Text provided ->
In addition, flood insurance may also include optional coverage options, such as:
Increased cost of compliance coverage: This provides coverage for the cost of complying with local floodplain management ordinances or regulations following a flood.
Replacement cost coverage: This provides coverage for the full cost of replacing damaged items, rather than just their current value.
Umbrella liability insurance provides additional liability coverage beyond the limits of a standard insurance policy, such as homeowners or auto insurance. It is designed to protect individuals and their assets from financial losses resulting from lawsuits or other legal claims against them that exceed the limits of their standard insurance policies.
For example, if a person is found liable for a car accident and the damages exceed the limits of their auto insurance policy, umbrella liability insurance can provide additional coverage to help pay for the damages. Similarly, if a person is sued for injuries sustained on their property, such as a visitor’s accident in a swimming pool or on a trampoline, and the damages exceed the limits of their homeowners insurance policy, umbrella liability insurance can provide additional coverage.
To make sure that there is no gap in coverage, the umbrella insurance company will specify the minimum coverages that the homeowners and auto liability policies must have.
Umbrella liability insurance typically provides coverage for a wide range of liabilities, including bodily injury, property damage, libel and slander, and other types of personal injury claims. It can also provide coverage for legal defense costs, which can be significant even if a claim is ultimately unsuccessful.

Supplied data ->

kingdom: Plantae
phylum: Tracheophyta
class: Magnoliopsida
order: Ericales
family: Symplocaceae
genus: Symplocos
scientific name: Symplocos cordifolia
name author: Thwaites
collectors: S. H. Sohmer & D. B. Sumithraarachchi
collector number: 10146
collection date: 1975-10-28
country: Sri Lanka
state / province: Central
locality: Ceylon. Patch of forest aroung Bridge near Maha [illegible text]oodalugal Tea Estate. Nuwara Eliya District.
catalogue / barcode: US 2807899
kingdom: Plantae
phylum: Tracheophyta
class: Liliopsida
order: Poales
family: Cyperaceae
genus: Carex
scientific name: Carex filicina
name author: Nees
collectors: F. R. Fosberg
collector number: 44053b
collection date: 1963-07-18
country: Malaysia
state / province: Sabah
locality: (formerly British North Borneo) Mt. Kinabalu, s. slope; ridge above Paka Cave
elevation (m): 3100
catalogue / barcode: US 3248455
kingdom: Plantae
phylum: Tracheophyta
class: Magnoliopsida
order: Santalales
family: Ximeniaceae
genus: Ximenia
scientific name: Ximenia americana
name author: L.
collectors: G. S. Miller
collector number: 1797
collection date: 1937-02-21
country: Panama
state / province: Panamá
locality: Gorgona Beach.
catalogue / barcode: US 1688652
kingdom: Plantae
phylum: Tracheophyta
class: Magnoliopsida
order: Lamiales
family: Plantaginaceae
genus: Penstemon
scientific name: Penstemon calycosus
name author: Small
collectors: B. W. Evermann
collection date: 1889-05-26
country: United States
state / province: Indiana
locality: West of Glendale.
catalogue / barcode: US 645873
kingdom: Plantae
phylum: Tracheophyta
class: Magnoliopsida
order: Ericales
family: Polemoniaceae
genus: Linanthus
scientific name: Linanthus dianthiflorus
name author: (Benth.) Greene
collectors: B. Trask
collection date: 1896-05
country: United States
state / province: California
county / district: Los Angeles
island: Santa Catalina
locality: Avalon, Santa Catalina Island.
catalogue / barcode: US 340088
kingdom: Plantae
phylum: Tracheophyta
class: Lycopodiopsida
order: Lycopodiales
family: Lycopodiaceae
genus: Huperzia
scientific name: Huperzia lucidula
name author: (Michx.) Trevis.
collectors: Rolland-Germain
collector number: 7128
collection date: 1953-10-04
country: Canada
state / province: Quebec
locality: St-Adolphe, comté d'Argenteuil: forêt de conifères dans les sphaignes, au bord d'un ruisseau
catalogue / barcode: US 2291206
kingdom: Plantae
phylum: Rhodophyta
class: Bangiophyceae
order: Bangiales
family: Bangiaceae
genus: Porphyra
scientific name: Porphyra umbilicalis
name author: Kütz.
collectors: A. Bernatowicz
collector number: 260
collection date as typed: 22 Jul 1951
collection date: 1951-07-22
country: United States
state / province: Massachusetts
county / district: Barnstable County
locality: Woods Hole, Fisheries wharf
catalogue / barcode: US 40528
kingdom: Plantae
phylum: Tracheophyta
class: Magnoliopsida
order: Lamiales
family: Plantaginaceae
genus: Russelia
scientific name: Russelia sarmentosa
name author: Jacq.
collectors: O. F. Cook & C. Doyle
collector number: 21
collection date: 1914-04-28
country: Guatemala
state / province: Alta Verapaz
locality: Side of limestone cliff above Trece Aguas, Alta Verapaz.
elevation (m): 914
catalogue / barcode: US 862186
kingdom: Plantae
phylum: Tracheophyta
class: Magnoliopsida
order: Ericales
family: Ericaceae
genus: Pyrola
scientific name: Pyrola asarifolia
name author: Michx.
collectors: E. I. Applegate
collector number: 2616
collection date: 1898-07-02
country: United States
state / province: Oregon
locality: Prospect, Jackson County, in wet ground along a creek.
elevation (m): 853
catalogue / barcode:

Required action 1 -> Summarize the insurance text in two sentences.
Required action 2 -> Name every type of insurance or insurance coverage that the insurance text refers to by name.

Response area 1 -> Flood insurance can include optional coverages such as increased cost of compliance coverage, which pays for complying with local floodplain ordinances or regulations after a flood, and replacement cost coverage, which pays the full cost of replacing damaged items instead of their current value. Umbrella liability insurance adds liability coverage beyond the limits of standard homeowners or auto policies and typically covers claims such as bodily injury, property damage, and libel and slander, as well as legal defense costs.

Response area 2 ->
- Flood insurance
- Increased cost of compliance coverage
- Replacement cost coverage
- Umbrella liability insurance
- Homeowners insurance
- Auto insurance